Over the summer sea,
When the white-eyed stars look pale,
And the moonbeams make a trail
Of gold through the waves for me,
I turn my ghostly sail
Away, away,
And follow the form I see
Over the summer sea.
Over the misty sea,
Ere the cliff which highest soars
From the billow-beaten shores
Reddens all rosily,
Where the witch-white water roars,
Far on, far on.
Through the foam she beckons me
Over the summer sea.
Over the haunted sea,
When the great, gold moon low lies
On the rim of the western skies,
'Twixt the moon, she comes, and me,

526

And gazes in my eyes;
Low down, low down,
'Twixt the orbéd moon and me,
Over the summer sea.
Deep in the bitter sea,
Wilt thou drag me down, O sweet?
Down, down! from hair to feet
Filled with thee utterly?
Against thy heart's wild beat?—
At last! at last!
Wilt drag me down with thee,
Deep in the summer sea?

527

FINALE

So let it be.
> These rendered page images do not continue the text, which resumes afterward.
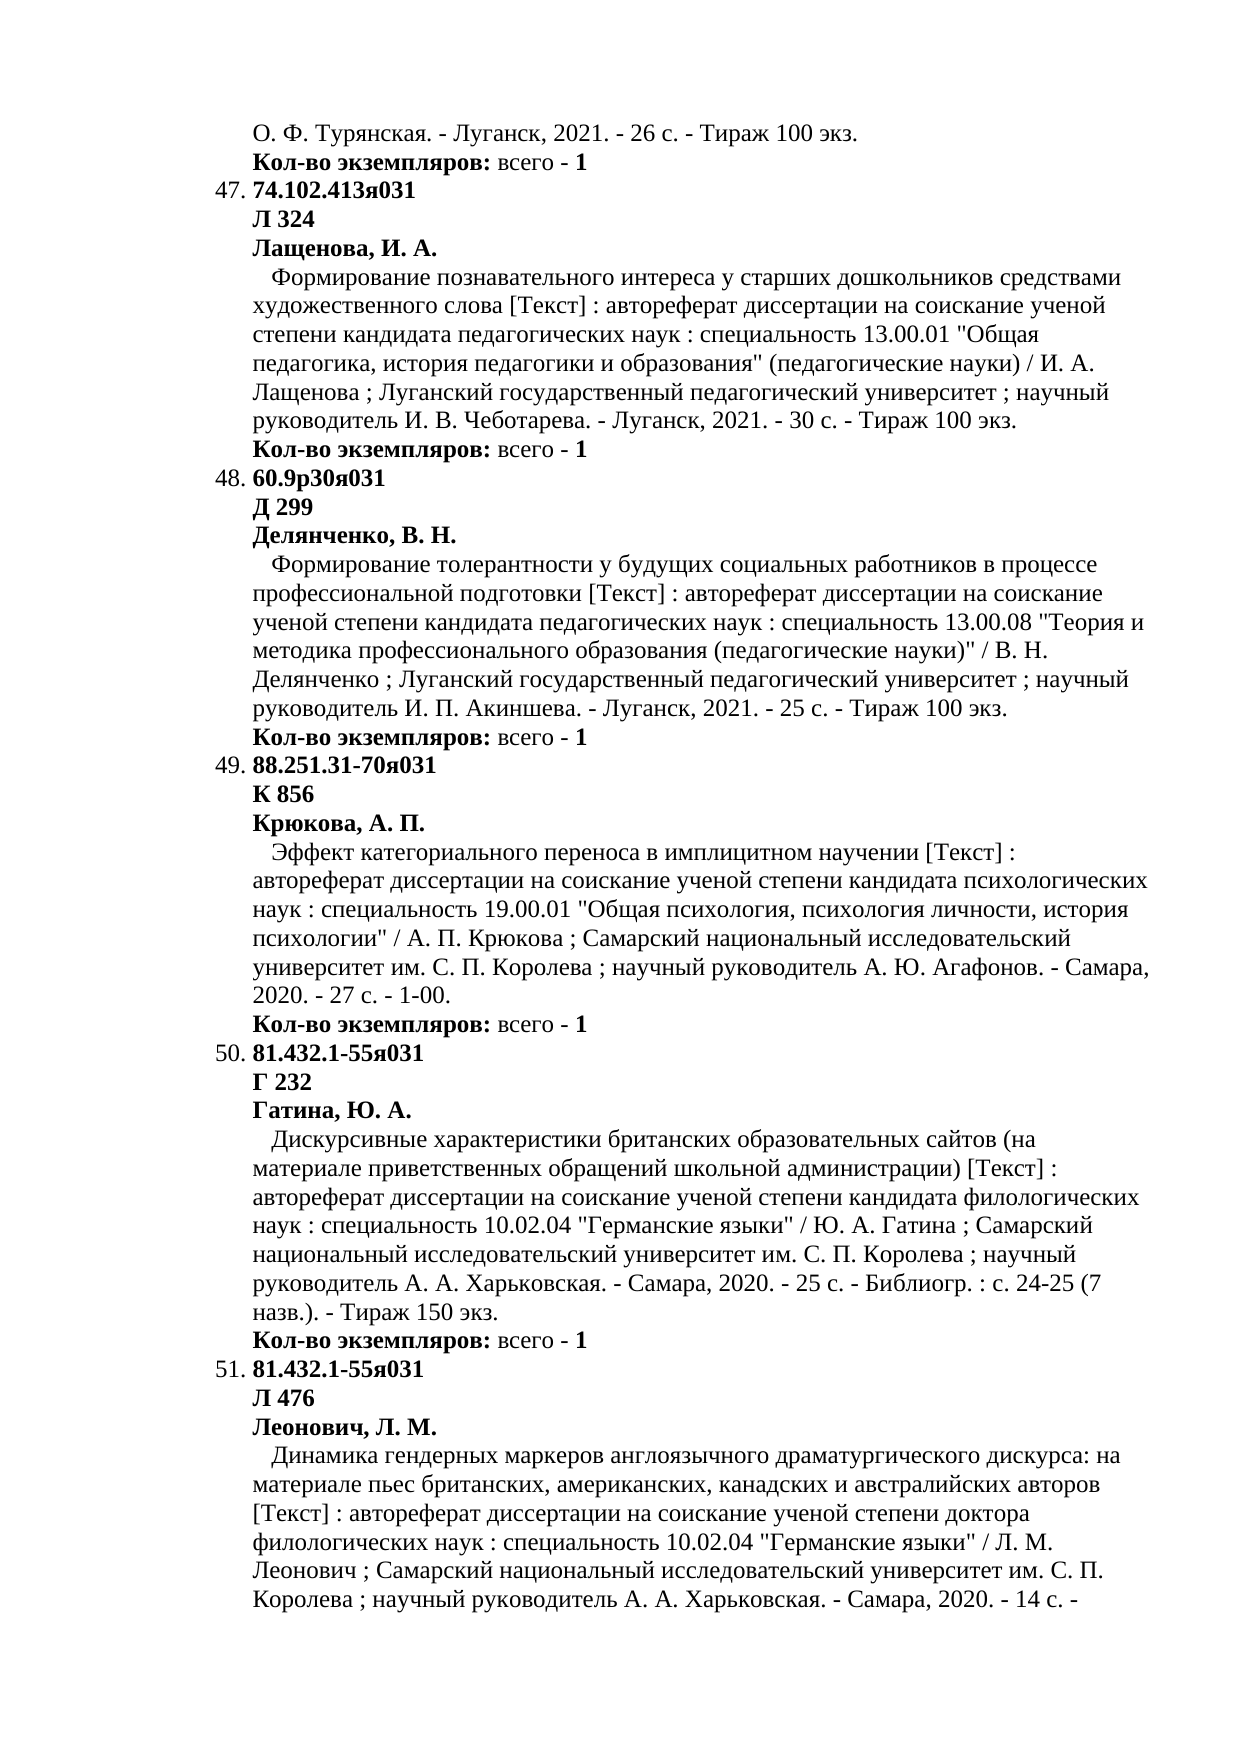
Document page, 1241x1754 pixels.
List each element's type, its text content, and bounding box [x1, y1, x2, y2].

list 60.9р30я031 Д 299 Делянченко, В. Н. Формирование толерантности у будущих социальных работников в процессе профессиональной подготовки [Текст] : автореферат диссертации на соискание ученой степени кандидата педагогических наук : специальность 13.00.08 "Теория и методика профессионального образования (педагогические науки)" / В. Н. Делянченко ; Луганский государственный педагогический университет ; научный руководитель И. П. Акиншева. - Луганск, 2021. - 25 с. - Тираж 100 экз. Кол-во экземпляров: всего - 1 [215, 463, 1152, 751]
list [215, 118, 1152, 176]
list 81.432.1-55я031 Г 232 Гатина, Ю. А. Дискурсивные характеристики британских образовательных сайтов (на материале приветственных обращений школьной администрации) [Текст] : автореферат диссертации на соискание ученой степени кандидата филологических наук : специальность 10.02.04 "Германские языки" / Ю. А. Гатина ; Самарский национальный исследовательский университет им. С. П. Королева ; научный руководитель А. А. Харьковская. - Самара, 2020. - 25 с. - Библиогр. : с. 24-25 (7 назв.). - Тираж 150 экз. Кол-во экземпляров: всего - 1 [215, 1038, 1152, 1354]
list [215, 1354, 1152, 1613]
list 74.102.413я031 Л 324 Лащенова, И. А. Формирование познавательного интереса у старших дошкольников средствами художественного слова [Текст] : автореферат диссертации на соискание ученой степени кандидата педагогических наук : специальность 13.00.01 "Общая педагогика, история педагогики и образования" (педагогические науки) / И. А. Лащенова ; Луганский государственный педагогический университет ; научный руководитель И. В. Чеботарева. - Луганск, 2021. - 30 с. - Тираж 100 экз. Кол-во экземпляров: всего - 1 [215, 176, 1152, 463]
list 88.251.31-70я031 К 856 Крюкова, А. П. Эффект категориального переноса в имплицитном научении [Текст] : автореферат диссертации на соискание ученой степени кандидата психологических наук : специальность 19.00.01 "Общая психология, психология личности, история психологии" / А. П. Крюкова ; Самарский национальный исследовательский университет им. С. П. Королева ; научный руководитель А. Ю. Агафонов. - Самара, 2020. - 27 с. - 1-00. Кол-во экземпляров: всего - 1 [215, 751, 1152, 1038]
Thou dare not say 'twas I!—
Here in life's temple, where thy soul can see,
Look where the beauty of our love doth lie,
Shattered in shards, a dead divinity!—
Approach: kneel down: yea, render up one sigh!
This is the end. What need to tell it thee!
So let it be.
So let it be. Care, who hath stood with him,
And sorrow, who sat by him deified,—
For whom his face made comfort,—lo! how dim
They heap his altar which they can not hide,
While memory's lamp swings o'er it, burning slim.—
This is the end. What shall be said beside?
So let it be.

528

So let it be. Did we not drain the wine,
Red, of love's sacramental chalice, when
He laid sweet sanction on thy lips and mine?
Dash it aside! Lo, who will fill again
Now it is empty of the god divine!—
This is the end. Yea, let us say Amen.
So let it be.

529

CONCLUSION

The songs Love sang to us are dead:
Yet shall he sing to us again,
When the dull days are wrapped in lead,
And the red woodland drips with rain.
The lily of our love is gone,
That graced our spring with golden scent:
Now in the garden low upon
The wind-stripped way its stalk is bent.
Our rose of dreams is passed away,
That lit our summer with sweet fire:
The storm beats bare each thorny spray,
And its dead leaves are trod in mire.
The songs Love sang to us are dead:
Yet shall he sing to us again,
When the dull days are wrapped in lead,
And the red woodland drips with rain.

530

The marigold of memory
Shall fill our autumn then with glow:
Haply its bitterness will be
Sweeter for love of long-ago.
The cypress of forgetfulness
Shall haunt our winter with its hue:
Its apathy to us not less
Dear for the dreams love's summer knew.